The Welch Two Sample t-test testing the difference between sh_female_cat and sh_female_dog (mean of x = 69.80, mean of y = 58.60) suggests that the effect is positive, statistically significant, and large (difference = 11.20, 95% CI [7.19, 15.21], t(6.55) = 6.69, p < .001; Cohen’s d = 4.23, 95% CI [1.65, 6.76])
Bird v Dog
Effect sizes were labelled following Cohen’s (1988) recommendations.
The Welch Two Sample t-test testing the difference between sh_female_bird and sh_female_dog (mean of x = 47.60, mean of y = 58.60) suggests that the effect is negative, statistically significant, and large (difference = -11.00, 95% CI [-16.70, -5.30], t(7.32) = -4.52, p = 0.002; Cohen’s d = -2.86, 95% CI [-4.72, -0.92])
Cat v Bird
Effect sizes were labelled following Cohen’s (1988) recommendations.
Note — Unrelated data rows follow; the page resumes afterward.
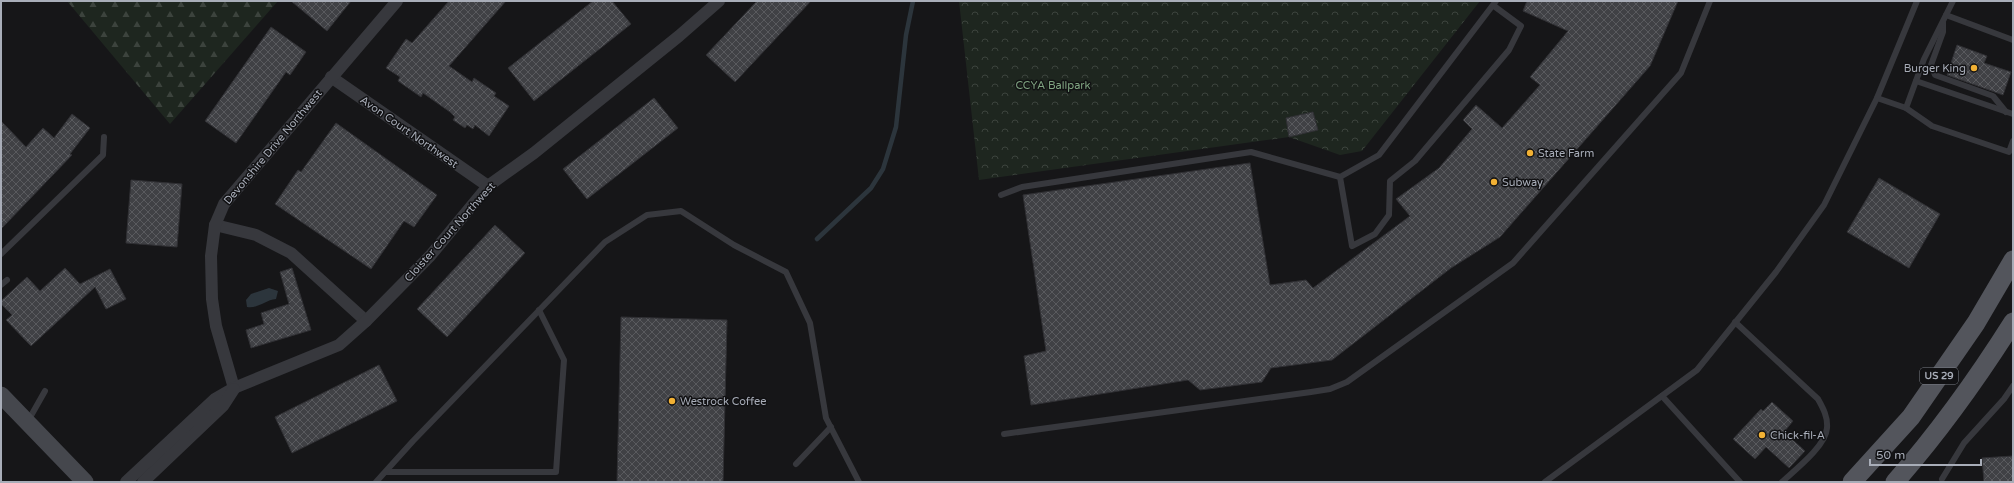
<svg xmlns="http://www.w3.org/2000/svg" width="2014" height="483" viewBox="0 0 2014 483" font-family="'Varela Round',sans-serif">
<style>
.forest{fill:url(#forest-firs)}
.park{fill:url(#park-crowns)}
.water{fill:#2c353c}
.lines{fill:none;stroke-linecap:round;stroke-linejoin:round}
.stream{stroke:#2c353c;stroke-width:4.5}
.building{fill:url(#building-cross-hatch);stroke:#303034}
.service{stroke:#37383d;stroke-width:6}
.minor{stroke:#37383d;stroke-width:12}
.secondary{stroke:#45474d;stroke-width:17}
.primary{stroke:#53555c;stroke-width:19}
.poi-dot{fill:#f2b134;stroke:#111113;stroke-width:1.5}
.labels{text-anchor:middle;dominant-baseline:central;stroke-width:3;stroke-linejoin:round;paint-order:stroke}
.shield{fill:#111113;stroke:#7b7e86;stroke-width:1}
.shield-label{font-size:10px;font-weight:bold;fill:#a8adb8}
.poi-label{font-size:11px;fill:#a8adb8;stroke:#111113;text-anchor:start}
.park-label{font-size:11px;fill:#7fa381;stroke:#111113}
.street-label{font-size:11px;fill:#a8adb8;stroke:#111113}
</style>
<defs>
<pattern id="forest-firs" width="22" height="20" patternUnits="userSpaceOnUse"><rect width="22" height="20" fill="#1e261f"/><path d="M5 1l3.5 6h-7zM16 11l3.5 6h-7z" fill="#3c433d"/></pattern>
<pattern id="park-crowns" width="20" height="18" patternUnits="userSpaceOnUse"><rect width="20" height="18" fill="#1e261f"/><path d="M2 6a3 3 0 1 1 6 0M12 15a3 3 0 1 1 6 0" fill="none" stroke="#3c433d"/></pattern>
<pattern id="building-cross-hatch" width="8" height="8" patternUnits="userSpaceOnUse"><rect width="8" height="8" fill="#404145"/><path d="M0 0l8 8M0 8l8-8" fill="none" stroke="#595a5e"/></pattern>
</defs>
<rect width="100%" height="100%" fill="#161618"/>
<polygon class="forest" points="67,1 278,1 170,124"/>
<polygon class="park" points="959,1 1480,1 1362,151 1340,155 1289,137 979,180"/>
<path class="water" d="M269 288 278 291 276 299C265 300 258 309 247 307L246 300 251 294Z"/>
<g class="lines">
<polyline class="stream" points="817,239 871,188 883,169 896,127 906,35 913,1"/>
</g>
<g class="building">
<polygon points="291,1 351,1 327,31"/>
<polygon points="449,1 506,1 449,66 472,82 474,78 496,93 494,96 509,106 489,136 475,125 473,129 467,125 465,128 453,120 455,117 450,112 423,93 421,97 398,81 400,77 386,68 406,39 412,43"/>
<polygon points="593,1 612,1 631,24 534,101 508,68"/>
<polygon points="757,1 811,1 735,82 706,55"/>
<polygon points="1527,1 1678,1 1650,66 1500,237 1451,268 1332,360 1271,368 1262,382 1200,390 1188,380 1031,405 1024,356 1046,351 1023,195 1250,163 1270,285 1306,280 1313,288 1410,216 1396,199 1439,168 1472,129 1463,120 1476,105 1502,128 1540,85 1530,77 1568,31 1523,11"/>
<polygon points="271,27 306,52 290,75 286,72 236,143 205,121"/>
<polygon points="1957,45 1987,56 1984,63 2011,72 2003,95 1947,75"/>
<polygon points="654,98 678,128 587,199 563,169"/>
<polygon points="1313,112 1318,130 1289,137 1286,118"/>
<polygon points="72,114 90,128 70,154 72,155 1,229 1,121 26,147 43,128 54,138"/>
<polygon points="336,123 437,195 414,227 404,221 371,269 275,204 298,170 301,172"/>
<polygon points="1879,178 1940,214 1909,268 1847,232"/>
<polygon points="131,180 182,184 177,247 126,243"/>
<polygon points="495,225 525,253 447,337 417,309"/>
<polygon points="65,268 80,284 110,269 126,299 106,309 95,287 31,346 6,320 12,315 1,304 1,301 27,277 40,291"/>
<polygon points="292,268 311,330 251,348 246,330 264,324 261,313 289,304 280,272"/>
<polygon points="621,317 727,320 723,482 617,482"/>
<polygon points="379,365 397,401 292,453 275,417"/>
<polygon points="1772,402 1793,421 1784,432 1805,451 1789,468 1766,447 1755,459 1733,439 1761,409 1763,411"/>
<polygon points="2013,456 2013,482 1984,482 1982,458"/>
</g>
<g class="lines">
<g class="service">
<polyline points="1494,6 1521,26 1509,50 1415,161 1390,181 1389,215 1375,234 1352,246 1340,177 1379,155 1496,1"/>
<polyline points="1946,15 2013,40"/>
<polyline points="1943,22 1943,32 1931,65 1935,75 1993,96 2006,112"/>
<polyline points="1916,81 2013,114"/>
<polyline points="1877,98 1906,108 1932,126 2009,152 2013,141"/>
<polyline points="1906,108 1924,59 1953,1"/>
<polyline points="1001,195 1022,187 1251,152 1340,177"/>
<polyline points="1,254 103,155 104,137"/>
<polyline points="1,285 7,280"/>
<path d="M1735 322 1818 399C1823 408 1828 417 1827 428 1826 446 1795 470 1782 482"/>
<polyline points="1662,396 1740,482"/>
<polyline points="28,421 45,391"/>
<polyline points="1004,434 1311,392 1330,389 1347,382 1513,263 1681,73 1710,1"/>
<polyline points="796,464 831,427"/>
<polyline points="386,472 556,472 564,360 539,310"/>
<polyline points="1942,479 1964,443 2004,399 2013,386"/>
<polyline points="376,482 413,441 605,242 647,215 681,211 734,245 786,272 810,323 826,418 859,482"/>
<polyline points="1545,482 1697,370 1776,272 1824,205 1877,98 1917,1"/>
</g>
<g class="minor">
<polyline points="331,77 488,186"/>
<polyline points="215,225 256,235 291,253 366,321"/>
<polyline points="234,388 216,326 212,299 211,256 215,225 224,204 397,1"/>
<polyline points="126,482 215,399 234,388 339,345 366,321 430,256 488,186 534,153 679,36 719,1"/>
<polyline points="143,482 223,406 234,389"/>
</g>
<polyline class="secondary" points="1,395 85,482"/>
<g class="primary">
<polyline points="1852,482 1911,417 1976,323 2013,260"/>
<path d="M1895 482C1939 432 1977 379 2013 322"/>
</g>
</g>
<g class="poi-dot">
<circle cx="1974" cy="68" r="4"/>
<circle cx="1530" cy="153" r="4"/>
<circle cx="1494" cy="182" r="4"/>
<circle cx="672" cy="401" r="4"/>
<circle cx="1762" cy="435" r="4"/>
</g>
<g class="labels">
<rect class="shield" x="1920" y="368" width="38" height="16" rx="3"/>
<g class="shield-label">
<text x="1939" y="376">US 29</text>
</g>
<g class="poi-label">
<text x="1966" y="68" text-anchor="end">Burger King</text>
<text x="1538" y="153">State Farm</text>
<text x="1502" y="182">Subway</text>
<text x="680" y="401">Westrock Coffee</text>
<text x="1770" y="435">Chick-fil-A</text>
</g>
<g class="park-label">
<text x="1053" y="85">CCYA Ballpark</text>
</g>
<g class="street-label">
<text transform="translate(409 132) rotate(35)">Avon Court Northwest</text>
<text transform="translate(273 147) rotate(-50)">Devonshire Drive Northwest</text>
<text transform="translate(450 232) rotate(-48)">Cloister Court Northwest</text>
</g>
</g>
<rect width="2014" height="483" fill="none" stroke="#a8adb8" stroke-width="4"/>
<path d="M1870 459v6h111v-6" fill="none" stroke="#a8adb8" stroke-width="2"/>
<text x="1876" y="459" font-size="12" fill="#a8adb8" stroke="#111113" stroke-width="3" paint-order="stroke">50 m</text>
</svg>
The Welch Two Sample t-test testing the difference between sh_female_cat and sh_female_bird (mean of x = 69.80, mean of y = 47.60) suggests that the effect is positive, statistically significant, and large (difference = 22.20, 95% CI [16.83, 27.57], t(5.48) = 10.35, p < .001; Cohen’s d = 6.55, 95% CI [2.59, 10.49])
For male sidekicks:
The ANOVA (formula: Rating ~ Superhero) suggests that:
- The main effect of Superhero is statistically not significant and large (F(2, 12) = 1.91, p = 0.190; Eta2 = 0.24, 95% CI [0.00, 1.00])
Effect sizes were labelled following Field’s (2013) recommendations.